C. Cost Considerations. Carriers tariffs generally provide for pickup and delivery service. Freight (truckload, less than truckload, air freight) is picked up at the shipper's door and is delivered to the consignee's door. Charges for this service are generally included in the rate. When a carrier's tariff does not include pickup and delivery service, charges for these services can be obtained from the origin carrier.
7. Reconsignment or Diversion of Freight is a privilege extended by the carrier in which a shipper may (after his freight has been picked up by the carrier but before delivery at destination) authorize changes in the shipping instructions.
A. Reconsignment (diversion) will mean to: (1) Change the name of consignor or consignee; (2) Change place of delivery within original destination point; (3) Change the destination point; or (4) Return the shipment to origin.

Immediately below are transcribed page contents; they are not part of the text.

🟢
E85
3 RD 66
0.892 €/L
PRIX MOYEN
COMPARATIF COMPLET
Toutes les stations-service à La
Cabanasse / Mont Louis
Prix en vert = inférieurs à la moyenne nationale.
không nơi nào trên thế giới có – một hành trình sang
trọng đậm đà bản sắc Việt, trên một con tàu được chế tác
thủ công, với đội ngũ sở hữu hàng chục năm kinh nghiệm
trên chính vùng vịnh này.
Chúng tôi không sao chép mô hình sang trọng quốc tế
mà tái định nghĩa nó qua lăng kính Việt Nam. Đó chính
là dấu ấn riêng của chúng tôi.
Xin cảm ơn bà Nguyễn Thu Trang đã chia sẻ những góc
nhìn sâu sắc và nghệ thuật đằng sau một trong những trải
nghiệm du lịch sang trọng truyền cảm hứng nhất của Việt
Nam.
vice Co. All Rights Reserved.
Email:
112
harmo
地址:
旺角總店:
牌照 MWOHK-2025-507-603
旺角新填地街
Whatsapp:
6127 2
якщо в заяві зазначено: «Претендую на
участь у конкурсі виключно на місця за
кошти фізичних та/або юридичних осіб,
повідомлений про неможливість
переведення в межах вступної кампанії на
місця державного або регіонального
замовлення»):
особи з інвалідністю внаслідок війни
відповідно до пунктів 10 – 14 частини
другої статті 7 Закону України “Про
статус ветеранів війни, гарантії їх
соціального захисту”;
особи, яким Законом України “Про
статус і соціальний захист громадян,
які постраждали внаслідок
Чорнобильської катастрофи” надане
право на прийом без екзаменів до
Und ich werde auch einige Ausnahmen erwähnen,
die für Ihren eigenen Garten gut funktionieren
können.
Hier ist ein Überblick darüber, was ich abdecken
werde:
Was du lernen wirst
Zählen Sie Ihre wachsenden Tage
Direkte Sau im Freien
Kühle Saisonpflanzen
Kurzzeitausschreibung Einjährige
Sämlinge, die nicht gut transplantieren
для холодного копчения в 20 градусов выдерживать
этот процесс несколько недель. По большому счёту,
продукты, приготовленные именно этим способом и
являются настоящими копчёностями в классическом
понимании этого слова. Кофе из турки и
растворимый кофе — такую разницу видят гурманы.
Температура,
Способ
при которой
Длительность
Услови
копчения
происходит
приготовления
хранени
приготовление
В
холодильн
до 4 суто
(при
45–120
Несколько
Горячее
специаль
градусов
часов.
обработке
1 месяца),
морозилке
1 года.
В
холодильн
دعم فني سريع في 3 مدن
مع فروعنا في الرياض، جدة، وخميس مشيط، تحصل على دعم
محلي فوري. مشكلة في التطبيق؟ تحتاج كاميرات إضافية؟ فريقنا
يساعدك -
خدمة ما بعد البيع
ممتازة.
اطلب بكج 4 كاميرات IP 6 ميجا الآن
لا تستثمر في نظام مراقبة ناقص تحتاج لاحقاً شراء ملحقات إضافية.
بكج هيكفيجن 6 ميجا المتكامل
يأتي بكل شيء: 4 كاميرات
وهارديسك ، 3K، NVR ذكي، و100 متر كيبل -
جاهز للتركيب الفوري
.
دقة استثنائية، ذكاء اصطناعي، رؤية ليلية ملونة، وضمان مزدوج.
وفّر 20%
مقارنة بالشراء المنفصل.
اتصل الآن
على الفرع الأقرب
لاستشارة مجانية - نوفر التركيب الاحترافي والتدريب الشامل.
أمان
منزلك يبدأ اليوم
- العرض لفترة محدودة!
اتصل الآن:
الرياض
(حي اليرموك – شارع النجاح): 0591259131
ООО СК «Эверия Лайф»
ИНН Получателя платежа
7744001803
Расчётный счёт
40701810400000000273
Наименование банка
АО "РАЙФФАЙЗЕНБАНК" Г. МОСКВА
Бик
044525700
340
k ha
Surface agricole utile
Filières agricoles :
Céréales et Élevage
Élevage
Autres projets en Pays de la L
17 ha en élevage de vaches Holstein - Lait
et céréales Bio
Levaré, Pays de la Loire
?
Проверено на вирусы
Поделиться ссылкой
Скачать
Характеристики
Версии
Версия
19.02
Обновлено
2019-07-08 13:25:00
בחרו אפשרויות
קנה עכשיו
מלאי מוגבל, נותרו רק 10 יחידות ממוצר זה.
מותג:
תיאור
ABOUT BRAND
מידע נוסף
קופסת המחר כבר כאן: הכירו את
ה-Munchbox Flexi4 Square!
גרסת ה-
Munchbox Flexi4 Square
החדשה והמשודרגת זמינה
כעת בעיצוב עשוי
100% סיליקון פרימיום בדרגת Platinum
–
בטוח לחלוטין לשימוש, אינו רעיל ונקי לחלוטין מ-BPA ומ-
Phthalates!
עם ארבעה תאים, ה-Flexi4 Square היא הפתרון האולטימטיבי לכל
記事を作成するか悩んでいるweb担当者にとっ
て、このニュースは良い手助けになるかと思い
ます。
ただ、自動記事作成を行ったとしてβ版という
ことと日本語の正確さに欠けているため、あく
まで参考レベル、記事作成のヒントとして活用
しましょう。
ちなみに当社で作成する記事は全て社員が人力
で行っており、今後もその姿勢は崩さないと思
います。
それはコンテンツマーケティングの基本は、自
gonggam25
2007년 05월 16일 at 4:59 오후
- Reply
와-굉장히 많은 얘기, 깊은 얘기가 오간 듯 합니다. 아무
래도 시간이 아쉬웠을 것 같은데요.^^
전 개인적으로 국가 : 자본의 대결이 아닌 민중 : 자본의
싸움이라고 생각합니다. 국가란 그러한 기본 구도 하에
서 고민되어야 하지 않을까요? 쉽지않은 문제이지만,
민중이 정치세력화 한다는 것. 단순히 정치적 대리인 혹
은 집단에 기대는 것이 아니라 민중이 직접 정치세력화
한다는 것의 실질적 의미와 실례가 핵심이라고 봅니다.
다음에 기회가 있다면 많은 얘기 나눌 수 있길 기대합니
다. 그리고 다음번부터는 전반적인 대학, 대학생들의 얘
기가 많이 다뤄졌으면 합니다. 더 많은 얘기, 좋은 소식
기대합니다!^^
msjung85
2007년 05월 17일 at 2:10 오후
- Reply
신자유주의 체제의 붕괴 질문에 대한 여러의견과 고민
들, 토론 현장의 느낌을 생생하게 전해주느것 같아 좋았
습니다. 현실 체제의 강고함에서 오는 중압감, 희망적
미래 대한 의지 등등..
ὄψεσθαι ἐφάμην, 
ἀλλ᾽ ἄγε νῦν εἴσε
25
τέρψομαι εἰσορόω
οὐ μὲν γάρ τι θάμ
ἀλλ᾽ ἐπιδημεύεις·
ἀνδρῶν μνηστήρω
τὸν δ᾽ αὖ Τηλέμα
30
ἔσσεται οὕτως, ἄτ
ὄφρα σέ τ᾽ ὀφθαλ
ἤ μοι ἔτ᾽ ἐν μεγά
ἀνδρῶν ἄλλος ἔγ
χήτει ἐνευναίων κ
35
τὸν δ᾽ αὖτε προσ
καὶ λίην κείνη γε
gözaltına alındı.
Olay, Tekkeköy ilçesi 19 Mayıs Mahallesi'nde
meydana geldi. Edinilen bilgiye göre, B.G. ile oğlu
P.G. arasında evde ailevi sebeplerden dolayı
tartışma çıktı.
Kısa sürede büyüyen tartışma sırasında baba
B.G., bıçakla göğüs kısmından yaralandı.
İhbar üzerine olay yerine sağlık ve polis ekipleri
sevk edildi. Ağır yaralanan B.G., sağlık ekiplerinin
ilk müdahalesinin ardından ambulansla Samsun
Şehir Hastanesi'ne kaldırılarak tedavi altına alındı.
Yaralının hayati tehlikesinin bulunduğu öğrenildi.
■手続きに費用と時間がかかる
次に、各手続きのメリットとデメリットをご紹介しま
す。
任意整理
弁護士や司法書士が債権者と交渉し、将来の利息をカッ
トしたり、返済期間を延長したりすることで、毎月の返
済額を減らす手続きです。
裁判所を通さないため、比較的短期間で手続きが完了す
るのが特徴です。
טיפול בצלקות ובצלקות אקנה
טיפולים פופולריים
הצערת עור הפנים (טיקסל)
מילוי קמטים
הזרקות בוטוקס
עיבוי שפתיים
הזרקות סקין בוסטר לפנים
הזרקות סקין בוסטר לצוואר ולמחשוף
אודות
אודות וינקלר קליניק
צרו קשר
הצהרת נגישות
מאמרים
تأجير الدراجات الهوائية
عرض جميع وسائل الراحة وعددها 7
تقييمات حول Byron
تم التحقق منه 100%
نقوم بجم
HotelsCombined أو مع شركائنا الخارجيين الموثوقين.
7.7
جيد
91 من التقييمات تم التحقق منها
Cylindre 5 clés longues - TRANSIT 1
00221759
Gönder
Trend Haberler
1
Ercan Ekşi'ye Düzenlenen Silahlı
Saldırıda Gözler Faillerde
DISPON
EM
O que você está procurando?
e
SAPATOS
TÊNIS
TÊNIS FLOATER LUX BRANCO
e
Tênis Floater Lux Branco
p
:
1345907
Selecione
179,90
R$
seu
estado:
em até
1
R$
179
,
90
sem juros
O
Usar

B. Procedure to Effect Reconsignment. Reconsignment may be requested orally by telephone, but must be confirmed in writing. If the shipment is tendered on a Government Bill of Lading, this is accomplished by the use of Standard Form 1200, Government Bill of Lading Correction Notice. Copies of SF 1200 should be completed by the is suing officer and promptly mailed to the carrier, the new consignee, and other parties of the distribution process. (See Figure 2). When a commercial bill of lading is used, a letter to the carrier authorizing reconsignment shall be required of the issuing officer.